***** The data *****

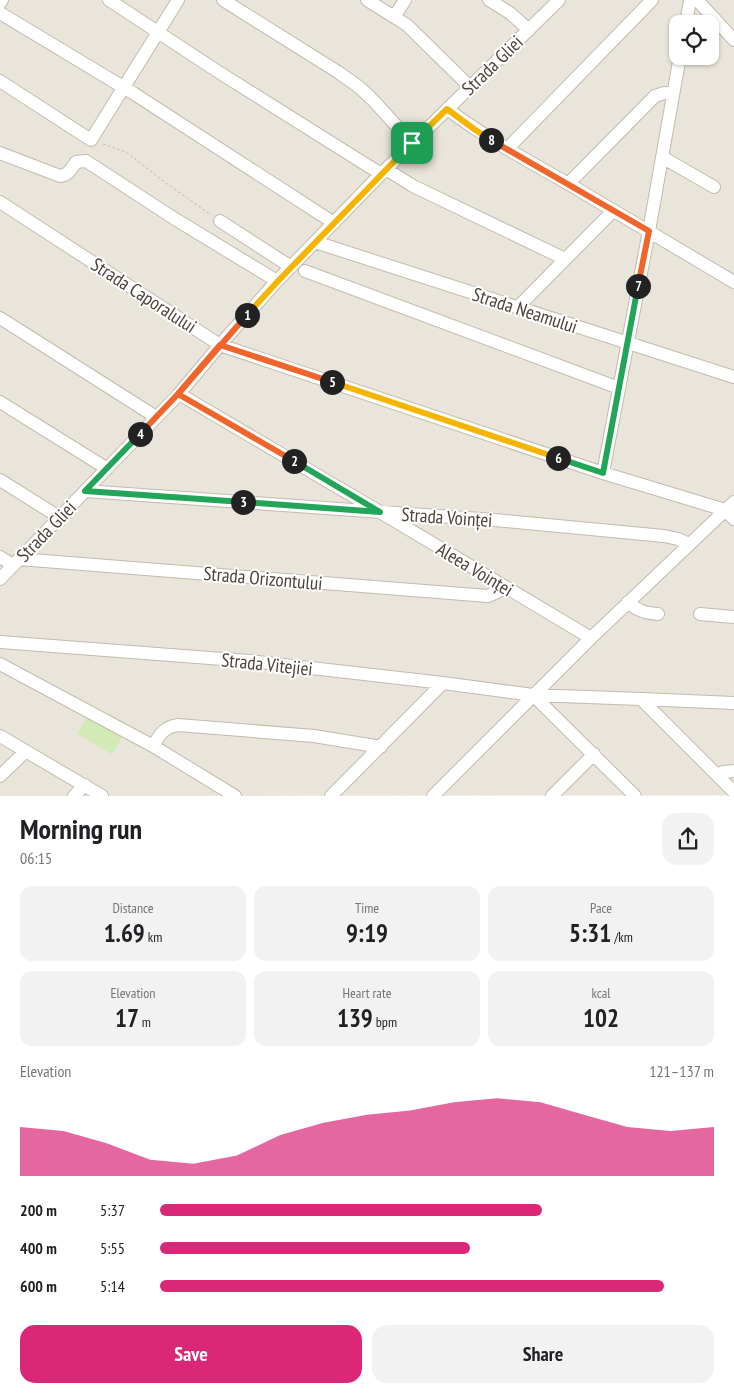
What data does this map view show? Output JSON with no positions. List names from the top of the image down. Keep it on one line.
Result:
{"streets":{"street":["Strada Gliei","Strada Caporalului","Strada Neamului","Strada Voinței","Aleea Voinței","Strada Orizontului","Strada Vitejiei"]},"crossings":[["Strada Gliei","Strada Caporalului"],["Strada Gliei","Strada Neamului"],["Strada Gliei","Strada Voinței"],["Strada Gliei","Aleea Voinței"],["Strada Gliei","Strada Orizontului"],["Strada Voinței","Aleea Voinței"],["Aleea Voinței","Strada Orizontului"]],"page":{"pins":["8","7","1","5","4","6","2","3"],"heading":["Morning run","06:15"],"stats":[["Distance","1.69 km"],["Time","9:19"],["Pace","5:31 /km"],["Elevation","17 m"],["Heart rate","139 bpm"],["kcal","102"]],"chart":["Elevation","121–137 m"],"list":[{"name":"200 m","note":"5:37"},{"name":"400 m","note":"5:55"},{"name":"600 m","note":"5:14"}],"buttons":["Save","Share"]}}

*****

▶ [Exercise brief]: Output the full listing above exactly, excluding all pictures.

▶ [Output of the task]:
What data does this map view show? Output JSON with no positions. List names from the top of the image down. Keep it on one line.
Result:
{"streets":{"street":["Strada Gliei","Strada Caporalului","Strada Neamului","Strada Voinței","Aleea Voinței","Strada Orizontului","Strada Vitejiei"]},"crossings":[["Strada Gliei","Strada Caporalului"],["Strada Gliei","Strada Neamului"],["Strada Gliei","Strada Voinței"],["Strada Gliei","Aleea Voinței"],["Strada Gliei","Strada Orizontului"],["Strada Voinței","Aleea Voinței"],["Aleea Voinței","Strada Orizontului"]],"page":{"pins":["8","7","1","5","4","6","2","3"],"heading":["Morning run","06:15"],"stats":[["Distance","1.69 km"],["Time","9:19"],["Pace","5:31 /km"],["Elevation","17 m"],["Heart rate","139 bpm"],["kcal","102"]],"chart":["Elevation","121–137 m"],"list":[{"name":"200 m","note":"5:37"},{"name":"400 m","note":"5:55"},{"name":"600 m","note":"5:14"}],"buttons":["Save","Share"]}}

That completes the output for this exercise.